*RECORDS SUPPLIED*
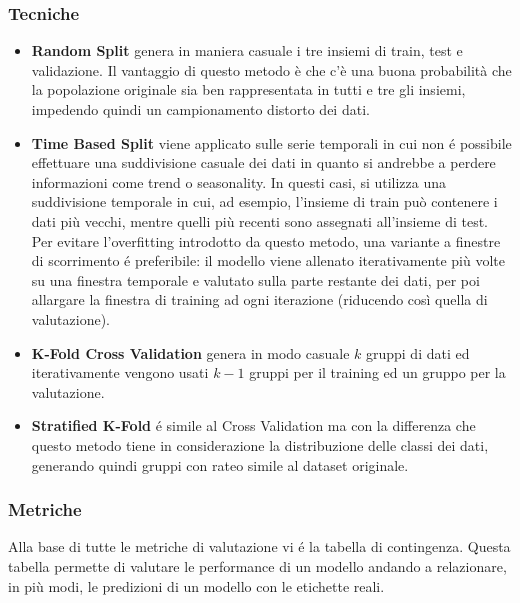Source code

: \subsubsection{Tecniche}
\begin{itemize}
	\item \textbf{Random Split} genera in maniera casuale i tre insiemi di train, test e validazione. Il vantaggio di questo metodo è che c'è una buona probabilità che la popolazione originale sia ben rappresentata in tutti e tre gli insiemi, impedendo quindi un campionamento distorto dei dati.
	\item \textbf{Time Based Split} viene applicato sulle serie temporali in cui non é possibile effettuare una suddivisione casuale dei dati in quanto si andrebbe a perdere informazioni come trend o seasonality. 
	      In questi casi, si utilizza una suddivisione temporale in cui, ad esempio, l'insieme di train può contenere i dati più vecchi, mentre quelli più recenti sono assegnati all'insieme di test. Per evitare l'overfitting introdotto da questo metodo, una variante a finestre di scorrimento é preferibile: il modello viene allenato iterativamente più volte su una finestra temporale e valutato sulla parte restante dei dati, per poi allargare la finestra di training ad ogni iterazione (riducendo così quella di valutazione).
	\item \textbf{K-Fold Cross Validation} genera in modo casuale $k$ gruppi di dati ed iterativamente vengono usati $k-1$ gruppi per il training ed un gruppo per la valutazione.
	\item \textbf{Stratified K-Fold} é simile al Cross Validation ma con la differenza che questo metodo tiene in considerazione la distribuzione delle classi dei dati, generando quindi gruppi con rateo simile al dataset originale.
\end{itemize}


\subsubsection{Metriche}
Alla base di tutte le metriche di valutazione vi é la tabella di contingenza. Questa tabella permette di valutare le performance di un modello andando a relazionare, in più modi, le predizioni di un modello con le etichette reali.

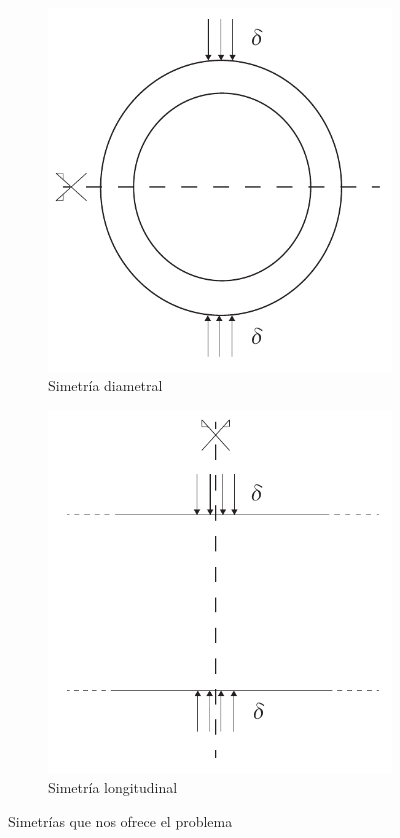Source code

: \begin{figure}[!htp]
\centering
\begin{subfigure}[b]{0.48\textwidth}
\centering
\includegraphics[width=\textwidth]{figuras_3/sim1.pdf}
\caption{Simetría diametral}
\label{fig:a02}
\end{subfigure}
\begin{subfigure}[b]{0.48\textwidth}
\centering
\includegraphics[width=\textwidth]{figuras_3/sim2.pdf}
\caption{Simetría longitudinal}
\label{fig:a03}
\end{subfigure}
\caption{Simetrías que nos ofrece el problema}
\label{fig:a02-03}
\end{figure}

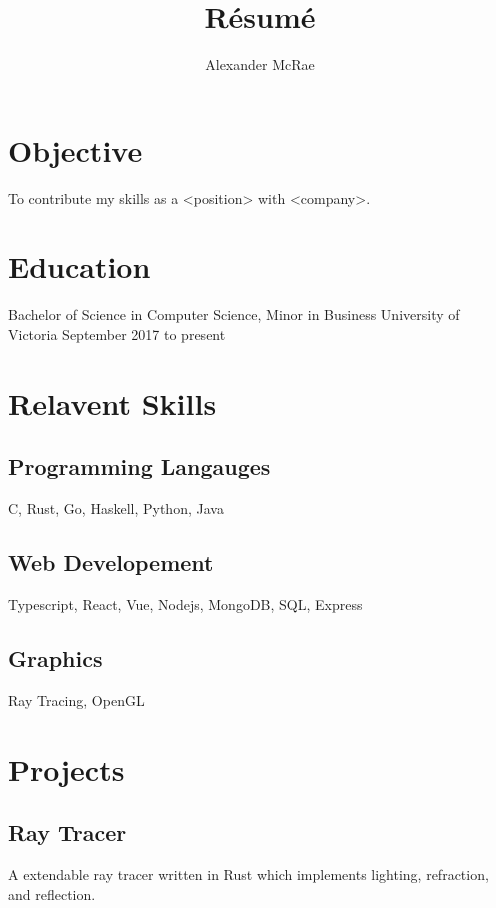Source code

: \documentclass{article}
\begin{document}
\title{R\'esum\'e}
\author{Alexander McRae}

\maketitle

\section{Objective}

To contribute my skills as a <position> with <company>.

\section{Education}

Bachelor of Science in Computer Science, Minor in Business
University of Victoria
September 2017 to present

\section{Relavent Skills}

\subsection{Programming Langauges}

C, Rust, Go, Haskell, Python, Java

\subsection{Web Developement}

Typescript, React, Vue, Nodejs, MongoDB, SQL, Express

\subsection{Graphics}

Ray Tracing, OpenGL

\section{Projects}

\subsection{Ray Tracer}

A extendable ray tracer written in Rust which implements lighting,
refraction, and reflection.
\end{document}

*EXERCISE*
Repeat the listing above exactly from its first line to the line containing "In questi casi, si", both included, and omit the pictures.

*RESPONSE AREA*
Source code

: \subsubsection{Tecniche}
\begin{itemize}
	\item \textbf{Random Split} genera in maniera casuale i tre insiemi di train, test e validazione. Il vantaggio di questo metodo è che c'è una buona probabilità che la popolazione originale sia ben rappresentata in tutti e tre gli insiemi, impedendo quindi un campionamento distorto dei dati.
	\item \textbf{Time Based Split} viene applicato sulle serie temporali in cui non é possibile effettuare una suddivisione casuale dei dati in quanto si andrebbe a perdere informazioni come trend o seasonality. 
	      In questi casi, si utilizza una suddivisione temporale in cui, ad esempio, l'insieme di train può contenere i dati più vecchi, mentre quelli più recenti sono assegnati all'insieme di test. Per evitare l'overfitting introdotto da questo metodo, una variante a finestre di scorrimento é preferibile: il modello viene allenato iterativamente più volte su una finestra temporale e valutato sulla parte restante dei dati, per poi allargare la finestra di training ad ogni iterazione (riducendo così quella di valutazione).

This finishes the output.